## Source passage
# # # # # # #

ANOTHER Another Story (unfinished)

Posted: under Editing, Story, the writing life.
Tags:  July 11th, 2023

The brain, though still not ready to get back into classical Greek or pick up the calculus text, seems to have made another connection.  Or else, it’s the lack of dire mess in my office (though I thrive in having *some* mess, esp multi-colored mess, around me when I work.  Plus complicated music.)

Last night I considered doing some more work on the bedroom’s “organization” (lack thereof)  and the brain said “I’m WriterBrain now, not OrganizerBrain.  Let me remind you that you have several unfinished stories.”   So I said “Did you have one in mind?” because, again from experience, starting the *wrong* unfinished story sends WriterBrain into a frenzy of infodump.  Best to let the lake settle and take whatever the hand offers (some of you will recognize that reference in an instance.  Not mine.)  What WriterBrain offered up was the unfinished story of Aesil M’dierra.  I started that some years back, pulled it out again when working on Horngard I,  and got kind of stuck.   Last night, looked at again, and messed with, I saw what was wrong.  In a very dark mood I had written a very dark section of it very VERY vividly and it was dominating the rest in a bad way.   But by the time of the Horngard book, it was decades in her past.  In fact, she’s five years past it by the conclusion of this story, which means, to write it at that depth and intensity, this would have to be at least a novella and possibly part of a novel.  Sorry, Aesil, I don’t want you stuck in my head for a whole year.  I like you; I liked you when I first made you up, but not enough to live with you in the intimacy that giving you protagonist space and time would require.

# # # # # # #

## Data provided
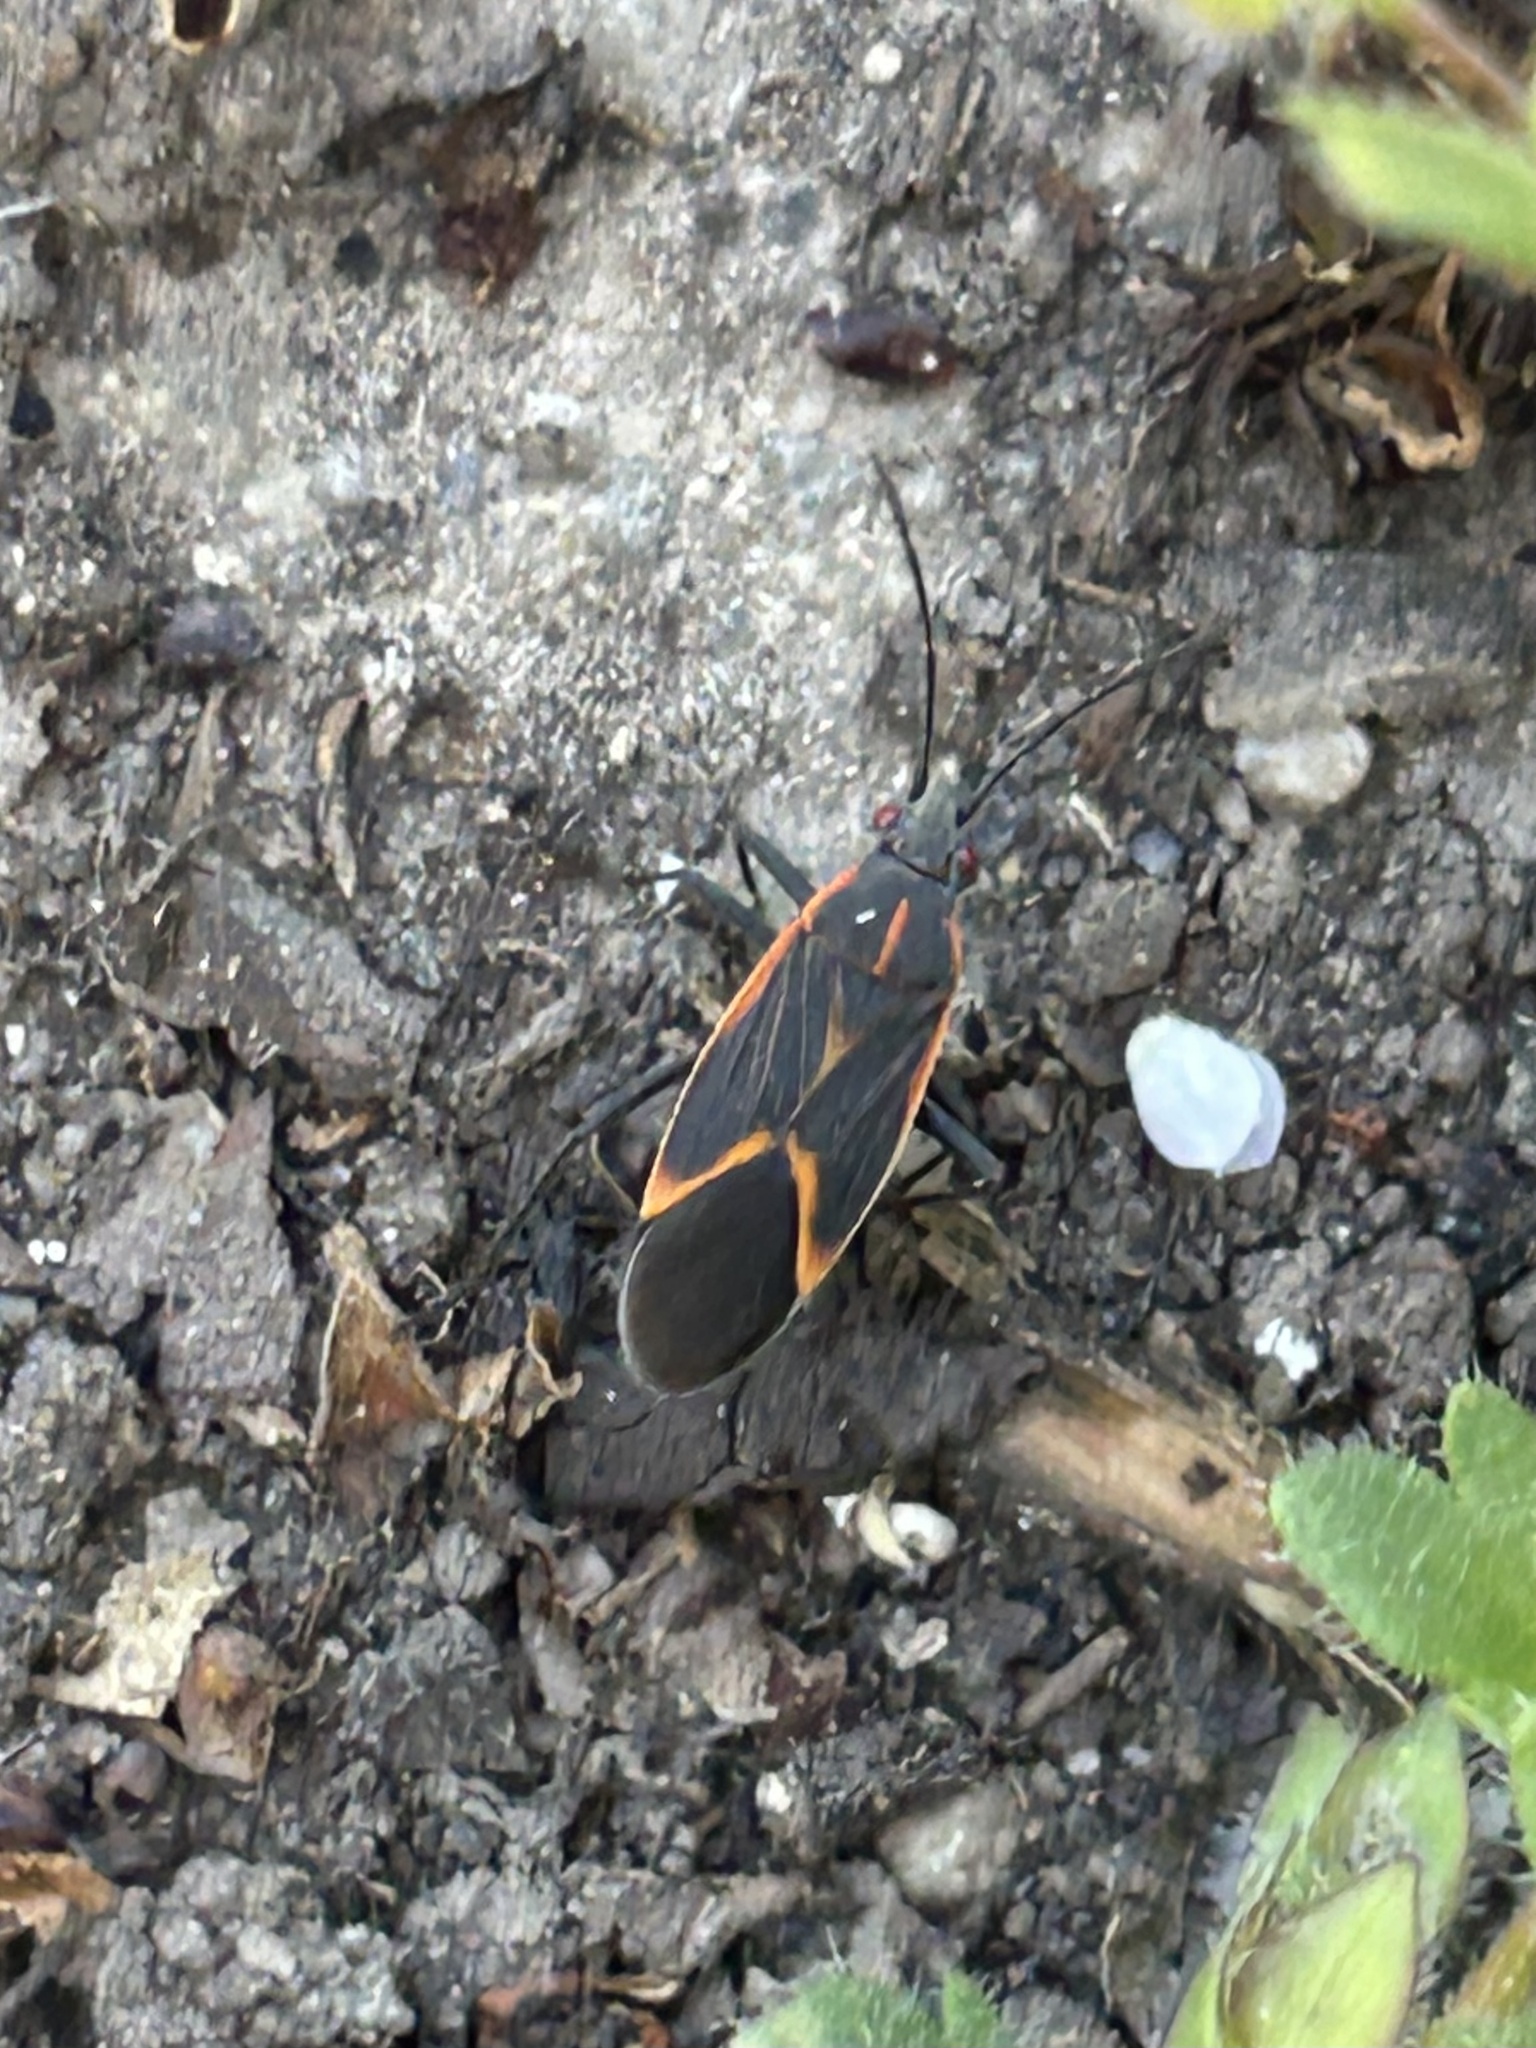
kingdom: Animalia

# # # # # # #

## Exercise
Continue the blog post about the unfinished Aesil M'dierra story, picking up after its last sentence. These data were taken from a separate source.

## Response for this exercise
Yes, I talk to my characters and they talk back.  She’s not actually that interested in re-examining her life that much.  Unlike the ones who march in demanding their book (or trilogy) her focus has always been somewhere behind my left year and behind me, when she’s standing in front of me.  She’s *there*, and vivid, sharp as crystal shards, but she’s never invited me all the way in, and…here we are.  However, in this instance, once I discarded the first half of what I had (leaving home, being thrown in jail, the vivid description of Valdaire’s jail and how (as in many European jails in the middle ages and even up to the 18th c.) if you didn’t have a way to buy your own food, you got very little if any from the jailers…the rescue from that, her arrival in Margay.)  Sudenly the story came alive again and Aesil was ready to show me how she got OUT of Margay.

Readers who have read “Mercenary’s Honor” either in Operation Arcana or in my collection Deeds of Honor will understand some of the backstory of enmity between Ilanz Balentos and the rulers of Vonja.  Other connections barely mentioned in other Paksworld fiction show up again, in the story I’m writing this week (and for however long it takes.  Who can know? Not me.)  You’ll know, sort of, where Margay is (between Vonja and Sorellin on the branch of the Guild League Road that connects the main one to Sorellin and goes east to the coast just south of the Eastbight…the Guild League standard design of it, though, doesn’t go much beyond Sorellin.   Aesil is so full of agency today (both today in my week and today in her world) that she interrupted senior commanders.  Her mind’s racing full speed trying to figure out how to rescue everyone she knows.  She can’t, of course, but it’s better than giving up.